It is important to know that one of the 3 wires has a disconnect in the middle to set the timing. Right now all three wires are twisted until you get to the disconnect. The twisting stops there for about 4 inches, and then things are twisted again. I think the other two wires are twisted beside the disconnect.

1. McMaster Carr sells a wrap-around grounded foil shield for about $6/foot that can be simply added to existing cable. It would not be possible to carry it through the firewall into the cabin. Maybe this is not important. It is the easiest option. The disconnect would still be unshielded. Total cost about $25 plus shipping. KNow and trust McMAster CArr, and their web security. Cost is not a concern here.

2. Microphone cable has 2@ # 24 conductors which are not twisted but are shielded with woven, grounded. Possible down side is wire size, and lack of shielding at disconnect. I own this already.

3. Option three is a foil shielded,grounded 3@20 inside the shielding cable. This would require that the disconnect be inside the cabin if I wanted to run the shielding through the firewall. This seems to be a minor inconvenience as you would only need to time it when making major changes to ignition set up. Total cost, about $6 plus shipping. I know nothing about the supplier or their web security.
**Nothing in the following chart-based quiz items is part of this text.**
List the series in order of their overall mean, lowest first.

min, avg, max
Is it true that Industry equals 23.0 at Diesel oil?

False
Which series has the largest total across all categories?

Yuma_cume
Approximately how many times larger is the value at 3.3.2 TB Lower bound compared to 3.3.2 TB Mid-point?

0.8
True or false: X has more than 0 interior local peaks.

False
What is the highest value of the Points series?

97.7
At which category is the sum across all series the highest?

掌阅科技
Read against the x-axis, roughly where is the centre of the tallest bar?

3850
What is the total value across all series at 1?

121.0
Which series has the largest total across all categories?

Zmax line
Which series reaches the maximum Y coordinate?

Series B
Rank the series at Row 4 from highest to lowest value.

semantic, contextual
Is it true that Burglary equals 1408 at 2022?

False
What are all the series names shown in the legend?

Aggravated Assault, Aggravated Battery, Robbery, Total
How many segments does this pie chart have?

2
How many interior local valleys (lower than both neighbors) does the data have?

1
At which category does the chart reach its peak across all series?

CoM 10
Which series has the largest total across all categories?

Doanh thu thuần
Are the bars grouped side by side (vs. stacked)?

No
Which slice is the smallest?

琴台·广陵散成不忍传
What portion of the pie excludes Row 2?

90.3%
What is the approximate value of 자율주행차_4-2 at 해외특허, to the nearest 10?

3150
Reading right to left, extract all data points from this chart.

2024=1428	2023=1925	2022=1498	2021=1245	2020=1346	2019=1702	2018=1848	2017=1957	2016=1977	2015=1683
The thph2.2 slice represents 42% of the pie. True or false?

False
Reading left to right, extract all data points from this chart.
I need someone to tell me if there is a problem with any of these. Is the wiring too small with #24 in the mic cable? Is it important to shield all three the entire way, or is the disconnect not carrying any count sensitive pulses? It seems the 3 conductor 20 is the best, but I have been told woven shielding is better than foil. True of false.? This came from an audio guy, who I think considers flexibility a primary concern. Option one is the easiest. Options 2 and 3 are about equal in difficulty.

As before, I hope the guys are not getting frustrated with my inaction here. You have all been very helpful, and I am still thinking on and working on this. As said many times, this may not be "THE" problem, but it is a good, basic start. Thanks again.